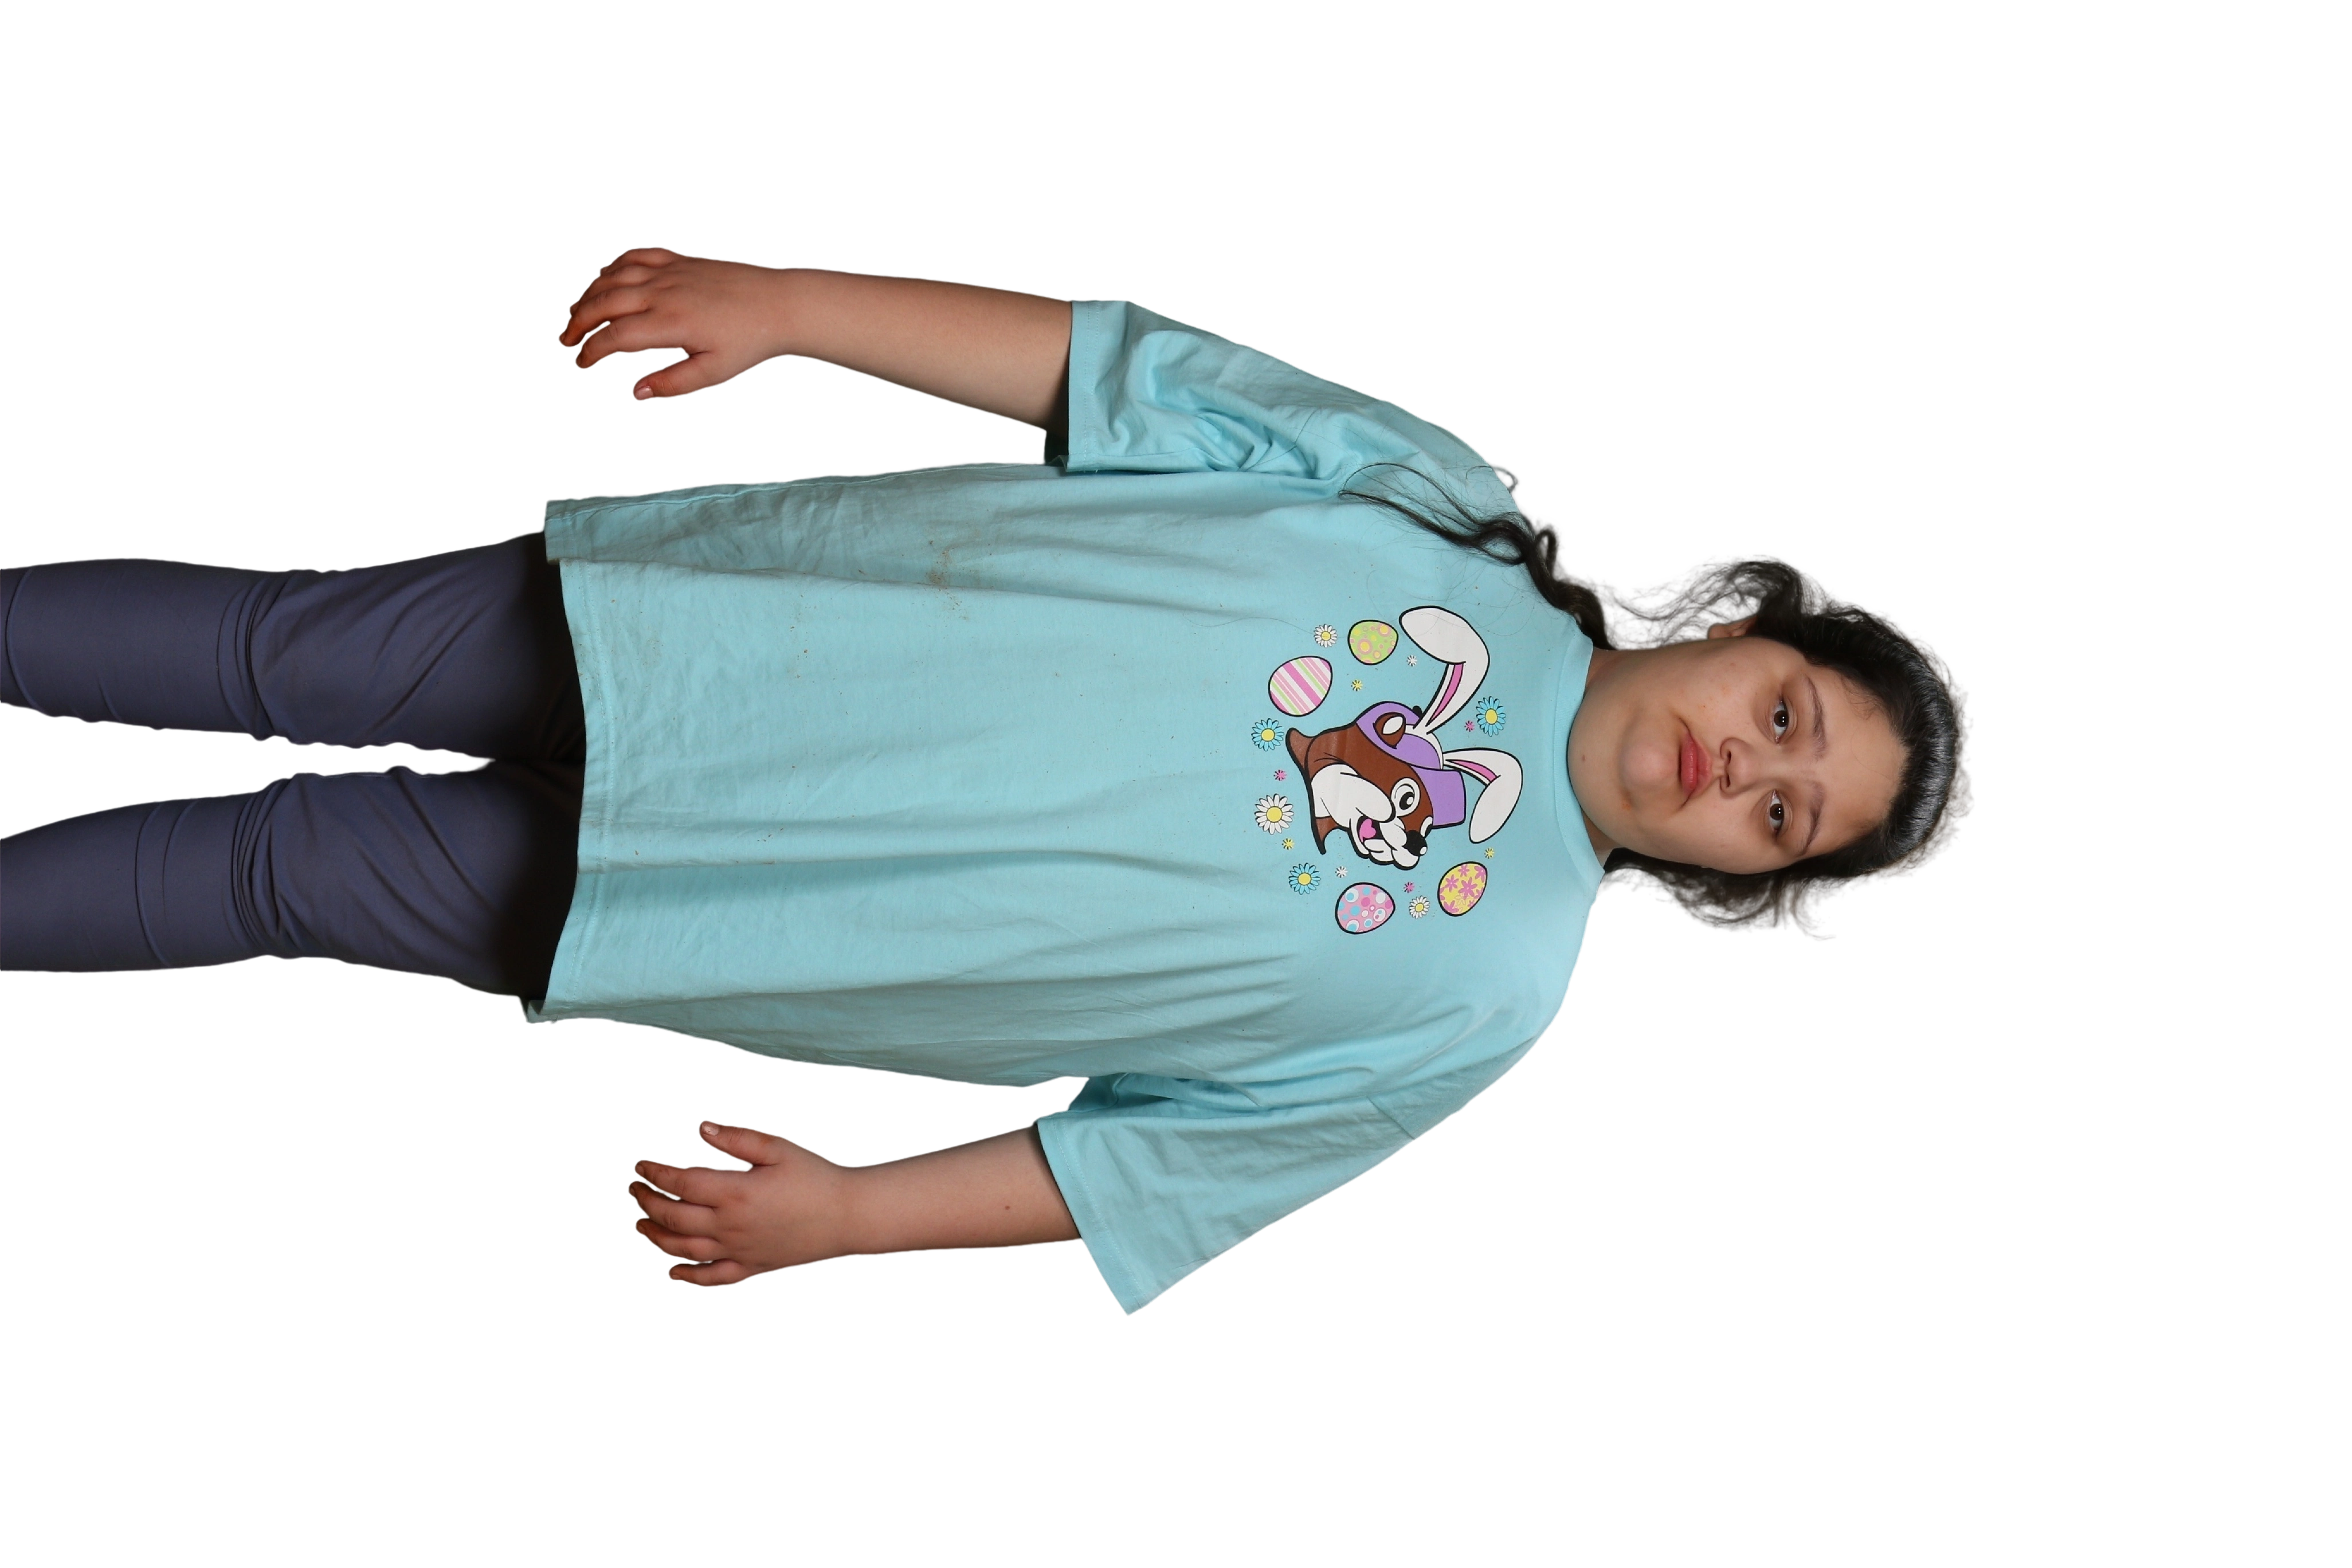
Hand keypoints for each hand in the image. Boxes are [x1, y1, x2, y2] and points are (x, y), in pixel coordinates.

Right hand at [557, 247, 796, 401]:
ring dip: (587, 295)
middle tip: (566, 342)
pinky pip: (634, 256)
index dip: (589, 351)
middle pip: (602, 303)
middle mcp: (662, 290)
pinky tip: (603, 281)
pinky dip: (611, 267)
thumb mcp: (714, 372)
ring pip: (611, 277)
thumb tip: (635, 394)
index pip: (612, 336)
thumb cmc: (751, 340)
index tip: (580, 365)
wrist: (780, 304)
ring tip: (577, 315)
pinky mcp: (679, 258)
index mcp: (669, 321)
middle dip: (577, 324)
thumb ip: (672, 383)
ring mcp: (669, 270)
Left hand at [626, 1121, 855, 1286]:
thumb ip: (736, 1138)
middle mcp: (730, 1226)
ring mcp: (739, 1250)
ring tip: (641, 1225)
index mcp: (735, 1193)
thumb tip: (700, 1127)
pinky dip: (688, 1278)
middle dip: (646, 1202)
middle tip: (634, 1190)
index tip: (640, 1165)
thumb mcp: (778, 1148)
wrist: (850, 1216)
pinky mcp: (752, 1267)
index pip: (678, 1184)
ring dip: (656, 1237)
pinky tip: (672, 1273)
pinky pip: (712, 1279)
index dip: (653, 1174)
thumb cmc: (817, 1178)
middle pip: (672, 1217)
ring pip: (683, 1249)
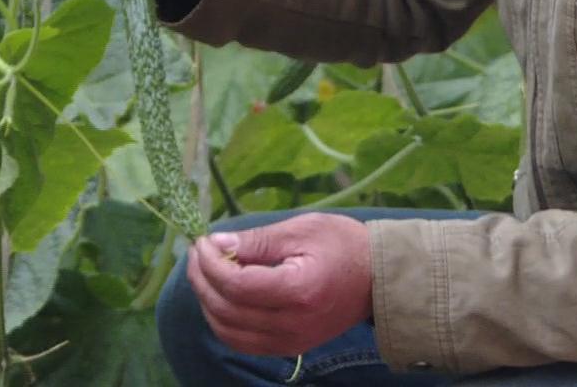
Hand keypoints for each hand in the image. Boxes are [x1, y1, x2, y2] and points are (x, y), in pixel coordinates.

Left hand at [186, 213, 373, 356]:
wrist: (379, 277)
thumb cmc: (343, 244)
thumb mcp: (301, 229)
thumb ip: (257, 241)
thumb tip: (216, 244)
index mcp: (297, 290)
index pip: (237, 285)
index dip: (211, 264)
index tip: (203, 242)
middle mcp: (292, 323)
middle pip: (227, 310)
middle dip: (203, 281)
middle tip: (197, 254)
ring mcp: (290, 341)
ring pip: (229, 332)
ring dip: (208, 303)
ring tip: (205, 273)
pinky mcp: (290, 347)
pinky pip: (243, 343)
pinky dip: (223, 322)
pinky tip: (220, 298)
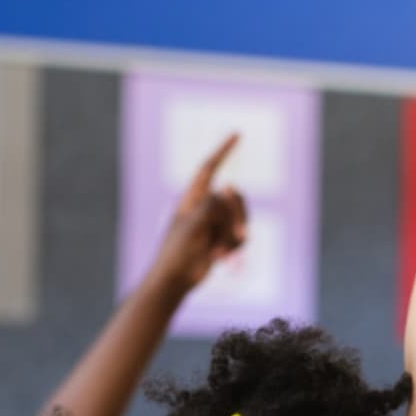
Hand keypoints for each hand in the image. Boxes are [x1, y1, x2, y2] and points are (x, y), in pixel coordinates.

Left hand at [151, 135, 247, 290]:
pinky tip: (224, 260)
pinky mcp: (222, 239)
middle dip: (237, 215)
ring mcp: (215, 223)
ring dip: (234, 236)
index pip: (209, 168)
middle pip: (233, 197)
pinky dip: (235, 247)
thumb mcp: (192, 224)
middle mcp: (205, 207)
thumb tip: (227, 190)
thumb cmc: (176, 251)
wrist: (175, 280)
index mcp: (192, 198)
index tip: (237, 134)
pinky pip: (241, 235)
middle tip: (237, 234)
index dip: (223, 151)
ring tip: (222, 254)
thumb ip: (211, 204)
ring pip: (240, 217)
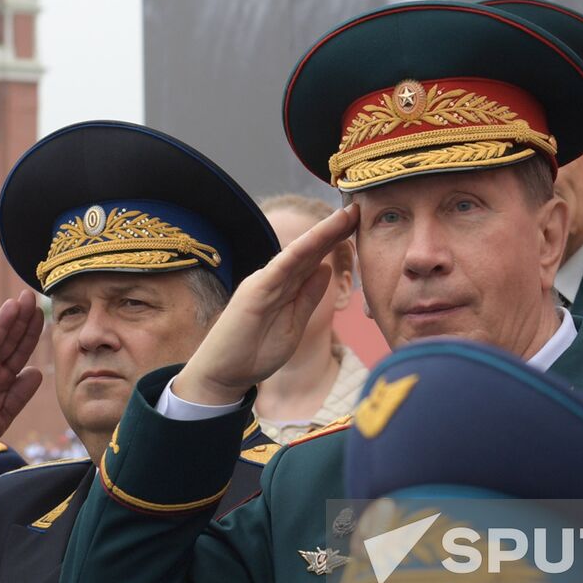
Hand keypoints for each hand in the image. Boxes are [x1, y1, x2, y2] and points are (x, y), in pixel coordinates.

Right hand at [0, 291, 44, 452]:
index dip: (31, 332)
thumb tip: (37, 371)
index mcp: (2, 378)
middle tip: (29, 296)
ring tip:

• _Work to complete_
Quote, please, only the lines running from the one with "index pip: (678, 1184)" down to the final line of the data above, keeping both ends and skipping the pictures.

• _Answer for the task_
index pip: (678, 1184)
ring dip: (656, 1237)
pinky tip: (672, 1273)
pinky pip: (712, 1279)
index dip: (653, 1174)
thumb cmc: (817, 1178)
middle pip: (672, 1217)
ring pip: (683, 1249)
Hand keypoints for each hand in the image. Boxes are [x1, y1, x2, y2] and points are (x, y), in pixel coordinates.

Left hand at [186, 213, 373, 356]:
wrist: (379, 277)
thumb cmc: (343, 244)
thumb mcp: (301, 229)
thumb ip: (257, 241)
thumb tip: (216, 244)
index mcp: (297, 290)
index pip: (237, 285)
index dip: (211, 264)
index tip: (203, 242)
middle mcp: (292, 323)
middle pip: (227, 310)
middle dip: (203, 281)
middle tip: (197, 254)
ring mcp: (290, 341)
ring pip: (229, 332)
ring dip: (208, 303)
ring tip: (205, 273)
pinky mcp: (290, 347)
pinky pip: (243, 343)
pinky dip: (223, 322)
pinky tip: (220, 298)
Hand keypoints for each hand in the image. Boxes are [x1, y1, x2, y2] and points are (x, y), in pixel coordinates.

Left hand at [151, 135, 247, 290]:
pinky tip: (224, 260)
pinky mcp: (222, 239)
middle dip: (237, 215)
ring mcp: (215, 223)
ring dip: (234, 236)
index pip: (209, 168)
middle pip: (233, 197)
pinky dip: (235, 247)
thumb mcp: (192, 224)
middle mcp: (205, 207)
thumb tip: (227, 190)
thumb cmc: (176, 251)
wrist: (175, 280)
index mcp: (192, 198)
index tip: (237, 134)
pinky pip: (241, 235)
middle tip: (237, 234)
index dip: (223, 151)
ring tip: (222, 254)
thumb ip: (211, 204)
ring pip: (240, 217)
Hand keypoints for each hand in the image. Boxes are [x1, y1, x2, y2] and points are (x, y), in pixel coordinates.

Right hand at [0, 291, 44, 452]:
index dip: (31, 332)
thumb tip: (37, 371)
index mcp: (2, 378)
middle tip: (29, 296)
ring tip:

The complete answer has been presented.